Loin de là, au Texas et en Ohio, l'éventuelle première présidente des Etats-Unis a repris un peu du terrain perdu vis-à-vis de l'éventuel premier président noir des Etats-Unis. Les démocrates aux Etats-Unis vont-ils se retrouver dans la situation de la gauche française en 2006-2007, avec des blessures trop récemment ouvertes pour qu'elles cicatrisent à temps pour la "finale" contre les républicains unis derrière McCain ? Les "affaires" (employé de la famille, utilisation d'un véhicule interdit, etc.), presque inévitables à cette échelle d'action, pourront-elles toutes être désamorcées ou dissimulées ?

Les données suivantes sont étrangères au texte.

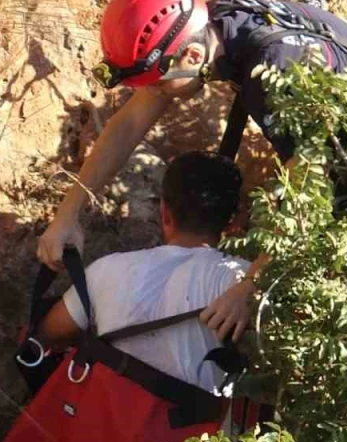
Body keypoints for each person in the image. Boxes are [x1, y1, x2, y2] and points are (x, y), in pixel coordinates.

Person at [37, 0, 347, 342]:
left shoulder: (273, 70)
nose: (153, 94)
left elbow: (309, 189)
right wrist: (67, 214)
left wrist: (249, 288)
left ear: (191, 57)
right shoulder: (210, 22)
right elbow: (128, 124)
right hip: (339, 137)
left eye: (157, 83)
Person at [35, 150, 248, 394]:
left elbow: (49, 333)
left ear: (164, 211)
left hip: (105, 421)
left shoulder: (106, 270)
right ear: (233, 225)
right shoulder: (243, 282)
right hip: (195, 430)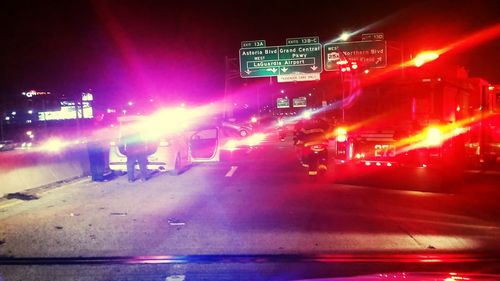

Mais ce ne sont que vétilles, ces incertitudes qui changent la face du plus puissant des états, comparées à l'urgence de sortir Ingrid Betancourt de la forêt maudite, alors que sa santé est critique, alors que les FARC doivent être sur les dents après la mort de leur numéro 2, alors qu'Uribe (Colombie) et Chavez (Venezuela) jouent les coqs pitoyables pour des questions de préséance dans l'enfer vert et camouflage. S'ils tuent le pacifisme de Gandhi, la popularité d'Eva Pèron, la détermination de Simone Weil et l'empathie d'Harriet Tubman, les larmes seront plus nombreuses que les plants de coca sur les plateaux andins et les puits de pétrole sur l'Orénoque.
Publié le 28/02/2008
Par fxboffy
Humeur : Maussade
Politique, politiques...
Habituellement le jeudi je médite sur un aspect de la vie politique française ou internationale. Mais cette semaine plusieurs motifs d'un grand intérêt à mes yeux sont très présents. Et leur égale importance rend le choix de la ligne éditoriale de ce billet impossible à déterminer. Je vous indique, pour information, ce que l'actualité a souligné plus fort encore cette semaine : # l'avance croissante d'Obama et les déboires de la première dame Hillary. # les entêtements fautifs et inquiétants des Turcs, des Palestiniens, des Israéliens... # l'âge comme indiscutable élément de discrimination pour la vie politique : à 25-35 ans à moins d'être un professionnel on a beaucoup de mal à libérer du temps pour l'action politique # l'espoir de retour de la Dame de la Forêt, Ingrid Betancourt grâce à la libération des parlementaires par les FARC. Mais aussi la peur devant leurs témoignages alarmants sur son état de santé.